:: Task statement ::
Rewrite everything in the Apple forum thread from "Absolutely rubbish to" down to "gxsaurav (Jul 9, 2007)", changing "GUI" to "graphical interface".

:: Provided passage ::
=====

Absolutely rubbish to some extent!!!

1) The Windows Point n Click GUI that we all are so much used to was actually developed to be used on Macs (innovation) by apple [I said NOT INVENTED by Apple]. MS just USED that idea and improved on it. 

2) IPod changed the idea of PMPs with the incorporation of an iinovative sleek design and extreme capacities for audiophiles. Its Still THE BEST PMP out there in terms of sheer quality of music. NO PMP Still has still gotten the better of the audio quality of IPods. 

3) iPhone is a disaster and a Junk as a phone but again is extremely innovative as a PMP. (Wishing Apple wud remove the phone features and sell it as a standalone PMP ...wow!!!... I love the huge n beautiful screen... )


----------



## gxsaurav (Jul 9, 2007)

rockthegod said:
			
		

> 1) The Windows Point n Click GUI that we all are so much used to was actually developed to be used on Macs (innovation) by apple [I said NOT INVENTED by Apple]. MS just USED that idea and improved on it.



Which further means MS was better in doing this compared to Apple. Yes Apple came with a GUI first, but it was MS which made it compatible with El Chepo Pentium Pro with Windows 95



> 2) IPod changed the idea of PMPs with the incorporation of an iinovative sleek design and extreme capacities for audiophiles. Its Still THE BEST PMP out there in terms of sheer quality of music. NO PMP Still has still gotten the better of the audio quality of IPods.



iPhone & features? Lolz...nope they don't go together. When iPod was released then yeah, u could say that...but after iPod gen 3, it started to suck. iTunes became a bloat, ipods started lacking in features (not even recording of audio) & over priced



> 3) iPhone is a disaster and a Junk as a phone but again is extremely innovative as a PMP. (Wishing Apple wud remove the phone features and sell it as a standalone PMP ...wow!!!... I love the huge n beautiful screen... )



Yup, even I agree to that. iPhone sux s a phone but rox as a PMP


----------



## Josan (Jul 9, 2007)

=====

:: Material shown ::
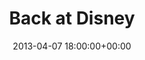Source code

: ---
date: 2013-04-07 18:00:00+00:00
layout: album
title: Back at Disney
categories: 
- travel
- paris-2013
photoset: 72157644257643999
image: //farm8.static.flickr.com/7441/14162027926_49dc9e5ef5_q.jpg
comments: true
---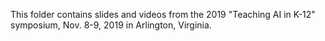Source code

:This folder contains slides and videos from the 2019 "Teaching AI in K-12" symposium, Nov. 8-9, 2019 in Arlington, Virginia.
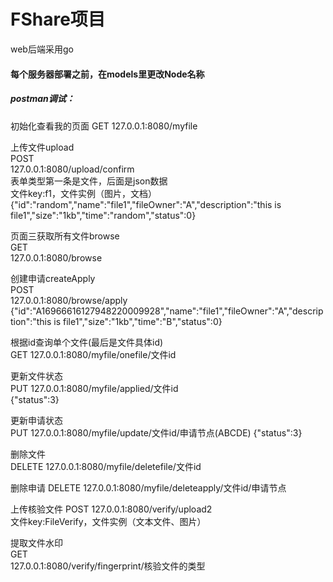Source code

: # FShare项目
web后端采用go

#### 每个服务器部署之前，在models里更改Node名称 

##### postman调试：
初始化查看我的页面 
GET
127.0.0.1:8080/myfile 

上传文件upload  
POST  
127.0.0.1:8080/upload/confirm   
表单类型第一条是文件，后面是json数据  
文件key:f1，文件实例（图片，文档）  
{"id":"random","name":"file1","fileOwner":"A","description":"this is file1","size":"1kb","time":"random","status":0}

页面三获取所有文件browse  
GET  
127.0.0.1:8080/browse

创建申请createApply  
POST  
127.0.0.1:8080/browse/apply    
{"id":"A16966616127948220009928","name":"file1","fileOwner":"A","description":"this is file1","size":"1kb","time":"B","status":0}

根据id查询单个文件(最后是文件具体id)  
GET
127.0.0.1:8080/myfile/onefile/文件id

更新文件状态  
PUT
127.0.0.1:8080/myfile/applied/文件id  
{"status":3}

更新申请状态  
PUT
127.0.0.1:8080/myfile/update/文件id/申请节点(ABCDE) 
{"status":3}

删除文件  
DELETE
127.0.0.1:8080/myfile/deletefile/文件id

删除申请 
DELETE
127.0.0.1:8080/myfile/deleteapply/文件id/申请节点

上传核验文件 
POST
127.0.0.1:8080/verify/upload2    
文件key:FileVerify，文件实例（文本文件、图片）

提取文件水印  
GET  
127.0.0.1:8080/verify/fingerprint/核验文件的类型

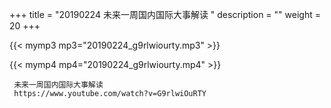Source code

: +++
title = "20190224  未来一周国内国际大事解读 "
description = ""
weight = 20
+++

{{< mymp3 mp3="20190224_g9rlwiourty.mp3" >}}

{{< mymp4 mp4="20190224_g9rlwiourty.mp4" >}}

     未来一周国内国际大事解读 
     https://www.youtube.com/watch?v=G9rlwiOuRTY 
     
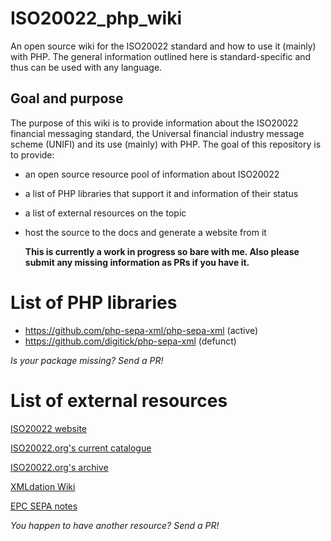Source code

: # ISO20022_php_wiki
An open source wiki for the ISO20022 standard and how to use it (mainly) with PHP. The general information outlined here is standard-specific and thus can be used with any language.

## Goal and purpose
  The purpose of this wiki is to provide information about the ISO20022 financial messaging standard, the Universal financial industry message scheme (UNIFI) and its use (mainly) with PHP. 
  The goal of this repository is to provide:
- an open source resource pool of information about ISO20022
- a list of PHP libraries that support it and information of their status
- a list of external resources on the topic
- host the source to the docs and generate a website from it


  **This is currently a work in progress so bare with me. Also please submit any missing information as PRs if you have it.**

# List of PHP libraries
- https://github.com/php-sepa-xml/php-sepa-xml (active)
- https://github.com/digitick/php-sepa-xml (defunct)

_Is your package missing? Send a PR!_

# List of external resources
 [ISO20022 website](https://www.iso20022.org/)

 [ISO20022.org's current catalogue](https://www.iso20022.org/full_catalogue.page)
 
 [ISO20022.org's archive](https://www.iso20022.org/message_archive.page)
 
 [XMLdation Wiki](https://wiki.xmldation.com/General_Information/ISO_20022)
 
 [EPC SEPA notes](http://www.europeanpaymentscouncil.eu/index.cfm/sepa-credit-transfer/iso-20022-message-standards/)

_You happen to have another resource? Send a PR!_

=====

:: Exercise solution ::
Absolutely rubbish to some extent!!!

1) The Windows Point n Click graphical interface that we all are so much used to was actually developed to be used on Macs (innovation) by apple [I said NOT INVENTED by Apple]. MS just USED that idea and improved on it. 

2) IPod changed the idea of PMPs with the incorporation of an iinovative sleek design and extreme capacities for audiophiles. Its Still THE BEST PMP out there in terms of sheer quality of music. NO PMP Still has still gotten the better of the audio quality of IPods. 

3) iPhone is a disaster and a Junk as a phone but again is extremely innovative as a PMP. (Wishing Apple wud remove the phone features and sell it as a standalone PMP ...wow!!!... I love the huge n beautiful screen... )


----------



## gxsaurav (Jul 9, 2007)